▶ TEXT SECTION:
—————
How do I feel about all the kids leaving the house? My last one off to college?
Well damn first I feel like 100% I did the most incredible job. Like those kids were my life. I am shoving them out with whimsy, hopefully, most importantly, and otherwise they have all the rest you know book learnin and knowhow and such.
When we lost that last game we LOST that last game and part of me was relieved I never have to sit through another game worrying about whether they will win but then sitting through those games and watching how a girl can fiercely rip a ball from another girl and that's in THE RULES, and the winning and the losing and the fighting and the comraderie and the laughs and the hair braiding and feeding and listening to and comforting and crying
Basketball is the same as making a life. Raising the kids. I think that's why seeing them lose that last game was like oh no
I was so liking them all
They were my life
Nathan and I went to Blowe's to get some chain and hook n eyes and somehow in the planetary space that is Blowe's, in the same aisle we pass a guy who drops his cane and Nathan stoops to pick it up and give it back and then we're standing looking at hardware and this lady says hi and it's this lady from Stonehurst, the mom that was ahead of me in the line of moms, she lives on our street, her husband had had a stroke years ago, and there he was, the guy with the cane
She's the reason my kids went to local schools and had good teachers and helped me make sure my kids grew up happily at our Verdugo High School. I told her all these things. She said we always call you the Beautiful Family. Oh that's the Beautiful Family.
—————
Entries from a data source
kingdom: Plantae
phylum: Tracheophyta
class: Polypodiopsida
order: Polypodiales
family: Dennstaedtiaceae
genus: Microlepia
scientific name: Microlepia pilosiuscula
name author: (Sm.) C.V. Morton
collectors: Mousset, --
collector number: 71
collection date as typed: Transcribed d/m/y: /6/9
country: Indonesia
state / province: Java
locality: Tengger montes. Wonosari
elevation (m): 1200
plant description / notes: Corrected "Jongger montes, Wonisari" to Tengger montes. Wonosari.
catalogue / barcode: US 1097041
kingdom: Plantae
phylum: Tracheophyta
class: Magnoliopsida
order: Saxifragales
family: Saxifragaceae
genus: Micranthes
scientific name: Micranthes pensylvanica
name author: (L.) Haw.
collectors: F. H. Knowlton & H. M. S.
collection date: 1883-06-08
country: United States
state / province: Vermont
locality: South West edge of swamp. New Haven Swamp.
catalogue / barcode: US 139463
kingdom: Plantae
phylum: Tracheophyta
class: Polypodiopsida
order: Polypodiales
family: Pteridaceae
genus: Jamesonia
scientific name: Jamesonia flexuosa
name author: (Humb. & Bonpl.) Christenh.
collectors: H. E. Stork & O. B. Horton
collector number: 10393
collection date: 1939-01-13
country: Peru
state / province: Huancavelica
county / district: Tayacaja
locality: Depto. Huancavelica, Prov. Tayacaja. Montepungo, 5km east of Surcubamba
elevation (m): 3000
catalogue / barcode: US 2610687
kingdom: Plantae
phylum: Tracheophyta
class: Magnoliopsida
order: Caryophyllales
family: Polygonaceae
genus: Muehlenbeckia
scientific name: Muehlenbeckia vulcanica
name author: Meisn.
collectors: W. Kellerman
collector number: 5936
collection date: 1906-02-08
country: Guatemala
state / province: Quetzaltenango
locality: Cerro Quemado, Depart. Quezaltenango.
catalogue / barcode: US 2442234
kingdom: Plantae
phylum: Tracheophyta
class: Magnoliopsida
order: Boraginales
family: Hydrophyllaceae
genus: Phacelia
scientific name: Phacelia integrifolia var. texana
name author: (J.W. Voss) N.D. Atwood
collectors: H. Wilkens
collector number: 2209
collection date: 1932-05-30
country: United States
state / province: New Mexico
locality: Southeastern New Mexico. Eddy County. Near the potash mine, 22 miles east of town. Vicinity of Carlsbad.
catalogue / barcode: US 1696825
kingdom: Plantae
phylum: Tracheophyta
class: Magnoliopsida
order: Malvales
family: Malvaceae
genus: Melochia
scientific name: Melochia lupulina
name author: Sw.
—————
▶ ACTIONS TO TAKE:
[1] Rewrite the passage about the kids leaving home, starting at "How do I feel" and ending at "knowhow and such.", with "college" replaced by "university".
[2] Carry on the passage about the kids leaving home from the point where it stops.
These entries come from a separate source.

▶ SOLVED PROBLEMS:
[1]
How do I feel about all the kids leaving the house? My last one off to university?
Well damn first I feel like 100% I did the most incredible job. Like those kids were my life. I am shoving them out with whimsy, hopefully, most importantly, and otherwise they have all the rest you know book learnin and knowhow and such.

[2]
The next day I was walking around doing my chores and thinking someone thinks we're the Beautiful Family.
There's so much struggle in your own mind, are you doing things right, are you terrible, are you happy enough, is this decision the right one, and these raising kids years, there's no possible way in the WORLD with the amount of things flying at you each day that you can navigate it without occasionally dropping things into the storm drain and watching it wash away. You can't possibly have the right compartments for everyTHING, that's why the garage is its own wasteland, why Bess has a therapist, and then you add in global disasters and dementia and you got a real stew cookin.
But how do I feel about the kids all leaving home?
I feel so happy that I got to be in every brownie batter we ever made.
I got to be at every game.
I got to be in love with all these girls and with their total commitment to protecting the ball.
I want to be more like myself. They're just starting out, they don't even know themselves, but I have lived a life and I know what matters. Watching, loving, showing up, not missing a minute. Being there for the team. For the beautiful family.
I did that right, for all of us, me included.